Material shown START
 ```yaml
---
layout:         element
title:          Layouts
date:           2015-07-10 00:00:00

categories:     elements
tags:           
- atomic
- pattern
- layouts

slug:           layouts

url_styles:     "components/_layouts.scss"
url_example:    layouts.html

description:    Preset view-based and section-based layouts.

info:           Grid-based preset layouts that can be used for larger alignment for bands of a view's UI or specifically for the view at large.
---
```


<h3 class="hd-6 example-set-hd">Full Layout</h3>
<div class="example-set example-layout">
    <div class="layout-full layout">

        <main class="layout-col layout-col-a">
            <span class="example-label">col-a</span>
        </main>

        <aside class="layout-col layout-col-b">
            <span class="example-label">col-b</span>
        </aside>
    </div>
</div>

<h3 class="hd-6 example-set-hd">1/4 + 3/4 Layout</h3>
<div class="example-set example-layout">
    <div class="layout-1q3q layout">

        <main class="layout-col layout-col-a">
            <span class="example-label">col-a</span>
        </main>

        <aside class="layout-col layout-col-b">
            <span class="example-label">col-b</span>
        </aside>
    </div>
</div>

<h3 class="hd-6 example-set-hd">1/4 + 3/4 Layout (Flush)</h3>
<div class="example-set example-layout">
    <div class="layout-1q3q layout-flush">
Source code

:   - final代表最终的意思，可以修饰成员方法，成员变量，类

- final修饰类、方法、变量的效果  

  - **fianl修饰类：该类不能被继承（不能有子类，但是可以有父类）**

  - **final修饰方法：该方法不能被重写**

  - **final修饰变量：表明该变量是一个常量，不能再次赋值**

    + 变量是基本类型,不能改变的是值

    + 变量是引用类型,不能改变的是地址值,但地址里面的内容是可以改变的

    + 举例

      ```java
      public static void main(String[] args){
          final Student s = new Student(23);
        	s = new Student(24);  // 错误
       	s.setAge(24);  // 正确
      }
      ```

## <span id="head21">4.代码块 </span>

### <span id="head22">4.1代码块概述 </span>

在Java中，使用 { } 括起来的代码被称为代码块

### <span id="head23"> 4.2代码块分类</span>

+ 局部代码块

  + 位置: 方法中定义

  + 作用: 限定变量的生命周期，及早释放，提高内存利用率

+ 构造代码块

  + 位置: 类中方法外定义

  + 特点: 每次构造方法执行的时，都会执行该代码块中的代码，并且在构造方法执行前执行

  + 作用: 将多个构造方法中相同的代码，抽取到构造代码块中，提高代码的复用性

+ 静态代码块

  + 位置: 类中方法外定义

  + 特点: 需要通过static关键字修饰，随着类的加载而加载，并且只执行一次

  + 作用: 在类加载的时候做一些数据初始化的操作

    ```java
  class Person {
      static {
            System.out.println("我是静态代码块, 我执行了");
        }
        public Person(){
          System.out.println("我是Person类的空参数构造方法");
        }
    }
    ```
Material shown END
> Work required
Scan the listing above, and wherever a line holds the word "view", copy it.

> Answer section
description:    Preset view-based and section-based layouts.
info:           Grid-based preset layouts that can be used for larger alignment for bands of a view's UI or specifically for the view at large.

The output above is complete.